• EXERCISE INSTRUCTIONS:
Convert every line of the records below into a JSON list of strings, one string per line, leaving out any blank lines.

#### ENTRIES SHOWN ####

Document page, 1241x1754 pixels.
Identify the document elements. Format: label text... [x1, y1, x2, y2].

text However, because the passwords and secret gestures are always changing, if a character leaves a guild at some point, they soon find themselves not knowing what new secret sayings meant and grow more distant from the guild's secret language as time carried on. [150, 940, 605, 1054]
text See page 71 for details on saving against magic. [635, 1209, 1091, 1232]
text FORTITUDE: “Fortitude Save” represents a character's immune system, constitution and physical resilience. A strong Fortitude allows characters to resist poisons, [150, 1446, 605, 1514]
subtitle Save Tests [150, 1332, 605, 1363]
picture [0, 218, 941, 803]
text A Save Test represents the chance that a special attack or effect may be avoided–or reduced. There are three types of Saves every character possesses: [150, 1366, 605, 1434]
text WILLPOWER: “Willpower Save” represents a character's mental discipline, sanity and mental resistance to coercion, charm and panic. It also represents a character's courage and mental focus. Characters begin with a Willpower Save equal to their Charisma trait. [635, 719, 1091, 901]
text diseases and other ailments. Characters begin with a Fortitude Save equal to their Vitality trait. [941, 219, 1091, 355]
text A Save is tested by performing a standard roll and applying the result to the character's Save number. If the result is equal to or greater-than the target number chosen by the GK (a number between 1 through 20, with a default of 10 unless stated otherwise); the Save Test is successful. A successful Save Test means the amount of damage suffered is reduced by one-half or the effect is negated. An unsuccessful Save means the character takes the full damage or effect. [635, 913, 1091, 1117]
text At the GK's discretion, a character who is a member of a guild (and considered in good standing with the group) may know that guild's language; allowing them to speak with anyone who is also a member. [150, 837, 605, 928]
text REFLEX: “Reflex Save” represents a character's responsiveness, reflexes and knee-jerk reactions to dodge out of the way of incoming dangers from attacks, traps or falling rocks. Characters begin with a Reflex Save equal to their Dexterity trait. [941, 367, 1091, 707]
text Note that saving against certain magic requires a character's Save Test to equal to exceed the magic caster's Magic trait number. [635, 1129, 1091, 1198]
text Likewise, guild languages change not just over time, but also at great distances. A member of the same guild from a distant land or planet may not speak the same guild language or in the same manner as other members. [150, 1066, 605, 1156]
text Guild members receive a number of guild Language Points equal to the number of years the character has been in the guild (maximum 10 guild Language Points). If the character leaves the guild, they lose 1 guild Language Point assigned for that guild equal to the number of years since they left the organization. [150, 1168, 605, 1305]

####

• OUTPUT:
[
  "Document page, 1241x1754 pixels.",
  "Identify the document elements. Format: label text... [x1, y1, x2, y2].",
  "text However, because the passwords and secret gestures are always changing, if a character leaves a guild at some point, they soon find themselves not knowing what new secret sayings meant and grow more distant from the guild's secret language as time carried on. [150, 940, 605, 1054]",
  "text See page 71 for details on saving against magic. [635, 1209, 1091, 1232]",
  "text FORTITUDE: “Fortitude Save” represents a character's immune system, constitution and physical resilience. A strong Fortitude allows characters to resist poisons, [150, 1446, 605, 1514]",
  "subtitle Save Tests [150, 1332, 605, 1363]",
  "picture [0, 218, 941, 803]",
  "text A Save Test represents the chance that a special attack or effect may be avoided–or reduced. There are three types of Saves every character possesses: [150, 1366, 605, 1434]",
  "text WILLPOWER: “Willpower Save” represents a character's mental discipline, sanity and mental resistance to coercion, charm and panic. It also represents a character's courage and mental focus. Characters begin with a Willpower Save equal to their Charisma trait. [635, 719, 1091, 901]",
  "text diseases and other ailments. Characters begin with a Fortitude Save equal to their Vitality trait. [941, 219, 1091, 355]",
  "text A Save is tested by performing a standard roll and applying the result to the character's Save number. If the result is equal to or greater-than the target number chosen by the GK (a number between 1 through 20, with a default of 10 unless stated otherwise); the Save Test is successful. A successful Save Test means the amount of damage suffered is reduced by one-half or the effect is negated. An unsuccessful Save means the character takes the full damage or effect. [635, 913, 1091, 1117]",
  "text At the GK's discretion, a character who is a member of a guild (and considered in good standing with the group) may know that guild's language; allowing them to speak with anyone who is also a member. [150, 837, 605, 928]",
  "text REFLEX: “Reflex Save” represents a character's responsiveness, reflexes and knee-jerk reactions to dodge out of the way of incoming dangers from attacks, traps or falling rocks. Characters begin with a Reflex Save equal to their Dexterity trait. [941, 367, 1091, 707]",
  "text Note that saving against certain magic requires a character's Save Test to equal to exceed the magic caster's Magic trait number. [635, 1129, 1091, 1198]",
  "text Likewise, guild languages change not just over time, but also at great distances. A member of the same guild from a distant land or planet may not speak the same guild language or in the same manner as other members. [150, 1066, 605, 1156]",
  "text Guild members receive a number of guild Language Points equal to the number of years the character has been in the guild (maximum 10 guild Language Points). If the character leaves the guild, they lose 1 guild Language Point assigned for that guild equal to the number of years since they left the organization. [150, 1168, 605, 1305]"
]